I’m going to sanity check whatever I can (data etc.), but if anyone can see the issue, I’d love to know.

Validation
| > TotalLoss: 6.85920 PostnetLoss: 0.12684 - 0.12684 DecoderLoss:0.21654 - 0.21654 StopLoss: 6.45301 - 6.45301 AlignScore: 0.4279 : 0.4279
warning: audio amplitude out of range, auto clipped.
| > Synthesizing test sentences
| > Training Loss: 0.15940 Validation Loss: 0.12559
Number of outputs per iteration: 3

Epoch 358/1000
| > Step:16/92 GlobalStep:21075 PostnetLoss:0.32882 DecoderLoss:0.45036 StopLoss:0.17568 AlignScore:0.1434 GradNorm:4.90582 GradNormST:2.12395 AvgTextLen:59.9 AvgSpecLen:336.6 StepTime:1.03 LoaderTime:0.02 LR:0.000100
| > Step:41/92 GlobalStep:21100 PostnetLoss:0.28766 DecoderLoss:0.40615 StopLoss:3.42795 AlignScore:0.1384 GradNorm:46714.50217 GradNormST:13.98048 AvgTextLen:93.1 AvgSpecLen:517.1 StepTime:1.37 LoaderTime:0.02 LR:0.000100
| > Step:66/92 GlobalStep:21125 PostnetLoss:0.42214 DecoderLoss:0.55323 StopLoss:0.23890 AlignScore:0.0948 GradNorm:354.74020 GradNormST:2.37551 AvgTextLen:116.8 AvgSpecLen:651.6 StepTime:1.67 LoaderTime:0.01 LR:0.000100
| > Gradient is INF !!
| > Gradient is INF !!
| > Gradient is INF !!
| > Gradient is INF !!
| > Step:91/92 GlobalStep:21150 PostnetLoss:nan DecoderLoss:nan StopLoss:nan AlignScore:nan GradNorm:nan GradNormST:nan AvgTextLen:149.2 AvgSpecLen:776.4 StepTime:0.81 LoaderTime:0.01 LR:0.000100
[WARNING] NaN or Inf found in input tensor.
[WARNING] NaN or Inf found in input tensor.
[WARNING] NaN or Inf found in input tensor.
[WARNING] NaN or Inf found in input tensor.
| > EPOCH END – GlobalStep:21151 AvgPostnetLoss:nan AvgDecoderLoss:nan AvgStopLoss:nan AvgAlignScore:nan EpochTime:120.15 AvgStepTime:1.29 AvgLoaderTime:0.03
[WARNING] NaN or Inf found in input tensor.
[WARNING] NaN or Inf found in input tensor.
[WARNING] NaN or Inf found in input tensor.

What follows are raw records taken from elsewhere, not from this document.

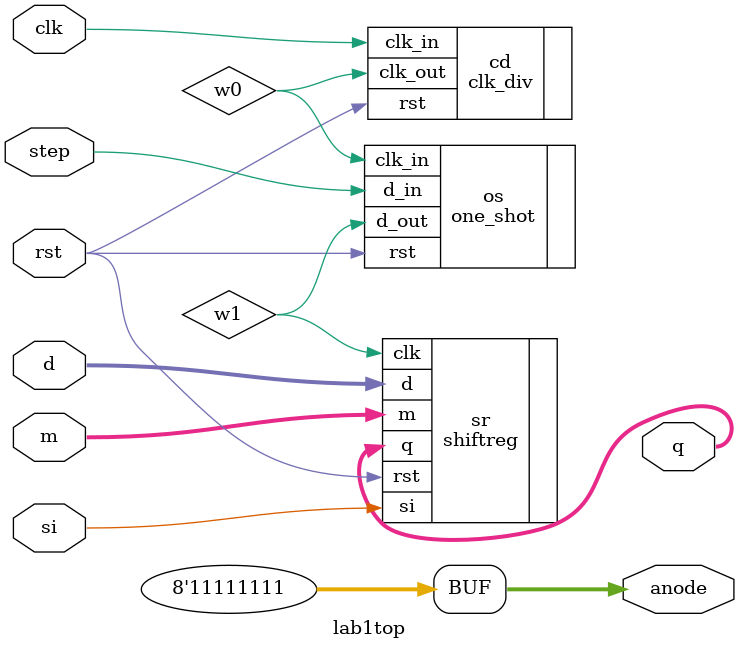
<source format=v>
`timescale 1ns / 1ps
 module lab1top(clk ,rst, d, m, step, si, q, anode);
	input clk, rst, step, si;
	input [3:0] d;
	input [1:0] m;
	output wire [3:0] q;
	output wire [7:0] anode;
	
	wire w0, w1;
	
	// instantiating the clock division 100MHz to 500Hz
	clk_div cd (.clk_in(clk), .rst(rst), .clk_out(w0));
	
	// instantiating the one-shot pulse 
	one_shot os (.clk_in(w0), .rst(rst), .d_in(step), .d_out(w1)); 
	
	// instantiating the shift register
	shiftreg sr (.clk(w1), .rst(rst), .si(si), .d(d), .m(m), .q(q));

	assign anode = 8'hFF; // anodes used to light up LEDs
	
endmodule

</source>
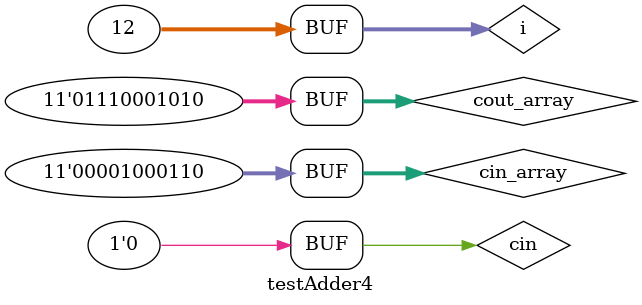
<source format=v>
module testAdder4; // Testbench module
    parameter N = 11; //size of the test set
    reg [3:0] addend; // create the 4-bit addend variable A
    reg [3:0] augend ; // create a 4-bit augend variable to hold B
    reg cin;  // carry in
    wire [3:0] sum; // a net to route sum as ouptut
    wire cout; // carry out
    reg [3:0] addend_array [1:N];
    reg [1:N] cin_array;
    reg [3:0] augend_array [1:N];
    reg [3:0] sum_array [1:N];
    reg [1:N] cout_array;

    initial
        begin
            //initialization of addend_array
            addend_array[1] =  4'b0111;
            addend_array[2] =  4'b1101;
            addend_array[3] =  4'b0101;
            addend_array[4] =  4'b1101;
            addend_array[5] =  4'b0111;
            addend_array[6] =  4'b1000;
            addend_array[7] =  4'b0111;
            addend_array[8] =  4'b1000;
            addend_array[9] =  4'b0000;
            addend_array[10] = 4'b1111;
            addend_array[11] = 4'b0000;

            //initialization of cin_array
            cin_array[1] =  1'b0;
            cin_array[2] =  1'b0;
            cin_array[3] =  1'b0;
            cin_array[4] =  1'b0;
            cin_array[5] =  1'b1;
            cin_array[6] =  1'b0;
            cin_array[7] =  1'b0;
            cin_array[8] =  1'b0;
            cin_array[9] =  1'b1;
            cin_array[10] = 1'b1;
            cin_array[11] = 1'b0;

            //initialization of augend_array
            augend_array[1] =  4'b0101;
            augend_array[2] =  4'b0101;
            augend_array[3] =  4'b1101;
            augend_array[4] =  4'b1101;
            augend_array[5] =  4'b0111;
            augend_array[6] =  4'b0111;
            augend_array[7] =  4'b1000;
            augend_array[8] =  4'b1000;
            augend_array[9] =  4'b1101;
            augend_array[10] = 4'b1111;
            augend_array[11] = 4'b0000;

            //initialization of sum_array (expected sum outputs)
            sum_array[1] =  4'b1100;
            sum_array[2] =  4'b0010;
            sum_array[3] =  4'b0010;
            sum_array[4] =  4'b1010;
            sum_array[5] =  4'b1111;
            sum_array[6] =  4'b1111;
            sum_array[7] =  4'b1111;
            sum_array[8] =  4'b0000;
            sum_array[9] =  4'b1110;
            sum_array[10] = 4'b1111;
            sum_array[11] = 4'b0000;

            //initialization of cout_array (expected carry output)
            cout_array[1] =  1'b0;
            cout_array[2] =  1'b1;
            cout_array[3] =  1'b1;
            cout_array[4] =  1'b1;
            cout_array[5] =  1'b0;
            cout_array[6] =  1'b0;
            cout_array[7] =  1'b0;
            cout_array[8] =  1'b1;
            cout_array[9] =  1'b0;
            cout_array[10] = 1'b1;
            cout_array[11] = 1'b0;
        end
    integer i;
    always
        begin
            for ( i = 1 ; i <= N ; i =i + 1 )
                begin
                    $display(i);
                    addend <= addend_array[i]; // assign test data to the addend vector
                    augend <= augend_array[i]; // assign test data to the augend vector
                    cin    <=    cin_array[i]; // assign carry in

                    #40; // delay for 40 time units

                    if (!(sum == sum_array[i & cout == cout_array[i]]))
                        begin
                            $write("ERROR: ");
                            $display("Wrong Answer ");
                        end
                    
                    else
                        begin
                          $display("Correct!!");
                        end
                end
            $display("Test Finished");
        end
    Adder4 add4(addend, augend, cin, sum, cout); // instantiate four-bit adder module
endmodule
</source>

[WARNING] NaN or Inf found in input tensor.

Validation
| > TotalLoss: nan PostnetLoss: nan - nan DecoderLoss:nan - nan StopLoss: nan - nan AlignScore: nan : nan
! Run is kept in /nobackup/myadav1/TTS/output/mky_ljspeech_graves2-bn-March-06-2020_08+21PM-9b97430
Traceback (most recent call last):
File “train.py”, line 715, in
main(args)
File “train.py”, line 634, in main
epoch)
File “train.py”, line 450, in evaluate
eval_audio = ap.inv_mel_spectrogram(const_spec.T)
File “/home/users/myadav/venvs/sri_tts/TTS/utils/audio.py”, line 174, in inv_mel_spectrogram
return self.apply_inv_preemphasis(self._griffin_lim(S**self.power))

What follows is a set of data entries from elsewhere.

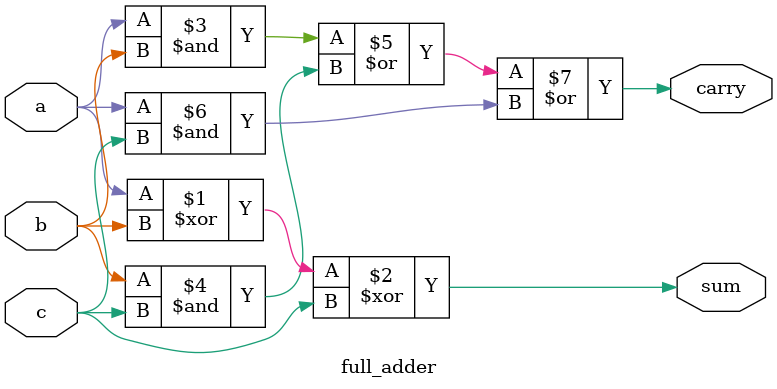
<source format=v>
/*
 * Copyright (c) 2024 Your Name
 * SPDX-License-Identifier: Apache-2.0
 */

`default_nettype none

module tt_um_m4rthaswur1d (
    input  wire [7:0] ui_in,    // Dedicated inputs
    output wire [7:0] uo_out,   // Dedicated outputs
    input  wire [7:0] uio_in,   // IOs: Input path
    output wire [7:0] uio_out,  // IOs: Output path
    output wire [7:0] uio_oe,   // IOs: Enable path (active high: 0=input, 1=output)
    input  wire       ena,      // always 1 when the design is powered, so you can ignore it
    input  wire       clk,      // clock
    input  wire       rst_n     // reset_n - low to reset
);

  // All output pins must be assigned. If not used, assign to 0.
    wire [3:0] m = ui_in[7:4]; 
    wire [3:0] q = ui_in[3:0];
    wire [7:0] p; 
wire int_sig2, int_sig3, int_sig4, int_sig5, int_sig6, int_sig7, int_sig8, int_sig9, 
int_sig10, int_sig11, int_sig12, int_sig13, int_sig14, int_sig15, int_sig16, int_sig_out1 ,int_sig_out2, int_sig_out3, 
int_sig_out4, int_sig_out5, int_sig_out6 ;

wire carryout1, carryout2, carryout3, carryout4, carryout5, carryout6, carryout7, carryout8, carryout9,
carryout10, carryout11;

assign p[0] = m[0] & q[0];
assign int_sig2 = m[1] & q[0];
assign int_sig3 = m[2] & q[0];
assign int_sig4 = m[3] & q[0];
assign int_sig5 = m[0] & q[1];
assign int_sig6 = m[1] & q[1];
assign int_sig7 = m[2] & q[1];
assign int_sig8 = m[3] & q[1];

assign int_sig9 = m[0] & q[2];
assign int_sig10 = m[1] & q[2];
assign int_sig11 = m[2] & q[2];
assign int_sig12 = m[3] & q[2];

assign int_sig13 = m[0] & q[3];
assign int_sig14 = m[1] & q[3];
assign int_sig15 = m[2] & q[3];
assign int_sig16 = m[3] & q[3];

full_adder inst1 (int_sig2, int_sig5, 1'b0, carryout1, p[1]);
full_adder inst2 (int_sig3, int_sig6, carryout1, carryout2, int_sig_out1);
full_adder inst3 (int_sig4, int_sig7, carryout2, carryout3, int_sig_out2);
full_adder inst4 (1'b0, int_sig8, carryout3, carryout4, int_sig_out3);

full_adder inst5 (int_sig_out1, int_sig9, 1'b0, carryout5, p[2]);
full_adder inst6 (int_sig_out2, int_sig10, carryout5, carryout6, int_sig_out4);
full_adder inst7 (int_sig_out3, int_sig11, carryout3, carryout7, int_sig_out5);
full_adder inst8 (carryout4, int_sig12, carryout7, carryout8, int_sig_out6);

full_adder inst9 (int_sig_out4, int_sig13, 1'b0, carryout9, p[3]);
full_adder inst10 (int_sig_out5, int_sig14, carryout9, carryout10, p[4]);
full_adder inst11 (int_sig_out6, int_sig15, carryout10, carryout11, p[5]);
full_adder inst12 (carryout8, int_sig16, carryout11, p[7], p[6]);
  assign uio_out = 0;
  assign uio_oe  = 0;
    assign uo_out = p; 

  // List all unused inputs to prevent warnings
    wire _unused = &{ena, clk, uio_in, rst_n, 1'b0};

endmodule

module full_adder(
    input a, 
    input b,
    input c,
    output carry,
    output sum
    );
    
assign sum = a ^ b ^ c; 
assign carry  = (a&b) | (b&c) | (a&c) ;


endmodule

</source>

File “/home/users/myadav/venvs/sri_tts/TTS/utils/audio.py”, line 190, in _griffin_lim
angles = np.exp(1j * np.angle(self._stft(y)))

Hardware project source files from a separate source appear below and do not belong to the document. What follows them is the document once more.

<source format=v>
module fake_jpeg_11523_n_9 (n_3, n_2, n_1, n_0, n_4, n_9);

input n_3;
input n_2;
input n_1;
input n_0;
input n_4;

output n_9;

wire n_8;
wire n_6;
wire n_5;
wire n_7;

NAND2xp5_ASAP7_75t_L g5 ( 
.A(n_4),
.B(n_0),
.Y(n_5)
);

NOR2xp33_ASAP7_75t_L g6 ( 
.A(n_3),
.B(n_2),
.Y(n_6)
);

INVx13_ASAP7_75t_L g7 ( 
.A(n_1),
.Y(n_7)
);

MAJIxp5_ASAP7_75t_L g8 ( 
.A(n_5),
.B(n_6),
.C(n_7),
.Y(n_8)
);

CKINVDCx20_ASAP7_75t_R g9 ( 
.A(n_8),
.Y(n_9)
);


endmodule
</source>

File “/home/users/myadav/venvs/sri_tts/TTS/utils/audio.py”, line 199, in _stft
win_length=self.win_length,
File “/home/users/myadav/.virtualenvs/sri_tts/lib/python3.6/site-packages/librosa/core/spectrum.py”, line 215, in stft
util.valid_audio(y)
File “/home/users/myadav/.virtualenvs/sri_tts/lib/python3.6/site-packages/librosa/util/utils.py”, line 275, in valid_audio
raise ParameterError(‘Audio buffer is not finite everywhere’)
librosa.util.exceptions.ParameterError: Audio buffer is not finite everywhere

Ok, switching to dev and starting with the template config looks like typical healthy training. Still not quite sure how the stuff above is happening in master, but it seems to not be there in dev.